Of course it helps in appreciating all this (as it did with The Method Gun) if you're a theatre geek; otherwise you may wonder sometimes what's going on - when the class launched into the "counting" exercise for the umpteenth time, for instance, my partner whispered to me, "What the HELL are these people doing???" Even he, however, began to get into the mumblecore groove, as Baker's poignant hidden drama made itself steadily clearer. Lives are, indeed, smashed up casually in Circle Mirror Transformation, and this is inevitably moving.

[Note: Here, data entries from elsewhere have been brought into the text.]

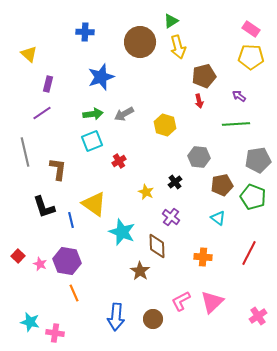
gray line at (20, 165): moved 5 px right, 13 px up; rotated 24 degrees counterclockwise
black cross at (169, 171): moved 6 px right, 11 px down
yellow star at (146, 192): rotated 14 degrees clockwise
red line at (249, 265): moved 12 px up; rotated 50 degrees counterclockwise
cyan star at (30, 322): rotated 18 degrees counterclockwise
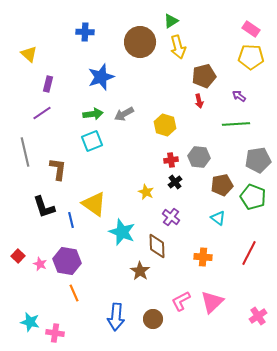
red cross at (119, 161): moved 52 px right, 1 px up; rotated 24 degrees clockwise
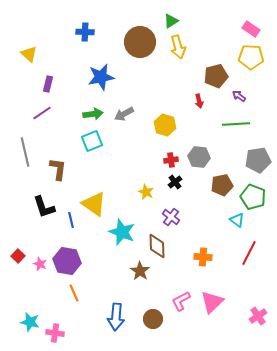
brown pentagon at (204, 76): moved 12 px right
blue star at (101, 77): rotated 8 degrees clockwise
cyan triangle at (218, 218): moved 19 px right, 2 px down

Still, it's worth pointing out, I think, that in the end this is elevated melodrama - indeed, Baker's script is at least as melodramatic as Bus Stop, it's just at infinite pains to disguise that fact. Not that there's anything wrong with that.  And if I like Inge, I should therefore like Baker too, right?

Well, maybe.  I was certainly touched by Circle Mirror Transformation, but doubts still gnawed at me about its author. She's certainly better than Sarah Ruhl, but she's also being "launched" in much the same way, and by some of the same people.  And Baker's smart, but she's hardly Chekhov, and sometimes I felt the reverent subtlety of this production was designed to fool me into thinking she is. And I found myself working hard to feel any sense of real discovery about the fictional New-Age Grover's Corners (dubbed "Shirley, VT," although it's no secret it's actually "Amherst, MA") in which her shy young slips of plays occur. I felt shocks of emotion whenever one of the sad arcs Baker's characters trace came clear; but then I quickly realized, "Oh, yeah - I already like, um, knew that, Annie. Yeah; no.  Yeah."

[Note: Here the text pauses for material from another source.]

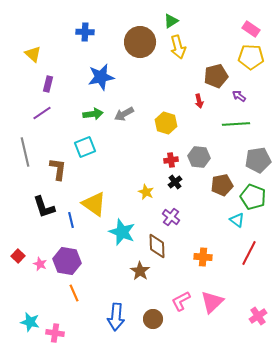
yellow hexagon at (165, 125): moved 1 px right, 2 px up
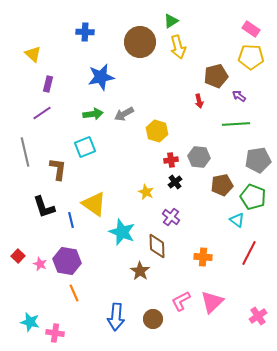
yellow hexagon at (166, 123): moved 9 px left, 8 px down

And there's a certain lack of self-awareness in the play's seeming confidence that the drama-school techniques it depends on "make you a better actor;" certainly as the theatre games grow more and more personal, it strikes us that Baker's crunchy class leader should know better than to play with the kind of emotional fire that's only appropriate to committed actors (don't try these tricks at home!).  In a way, the problem with the play is summed up unwittingly by the authorial factotum Baker places within it - the smart but withdrawn "Lauren" constantly, if self-consciously, questions the madness of the class's method ("Are we going to like do any real acting?" she finally asks).   It slowly dawns on us, though, that Lauren kind of serves as an inadvertent metaphor for the play she's in; like it, she draws attention to herself by struggling to disappear into the woodwork.  Yet  she comes around in the end; in a sweet, flash-forward coda (expertly limned by Marie Polizzano, in a performance that steals scene after scene from this polished ensemble) Lauren admits she now sees the light about the awesomeness of the class and how, like, everything changed but in the end everything turned out for the best, you know?  Hmmm. I'm not sure a great playwright would be so sure; in the end, Circle Mirror Transformation seems to validate rather than challenge its audience's quirky world view.  But I'll soon get two more chances to adjust that opinion.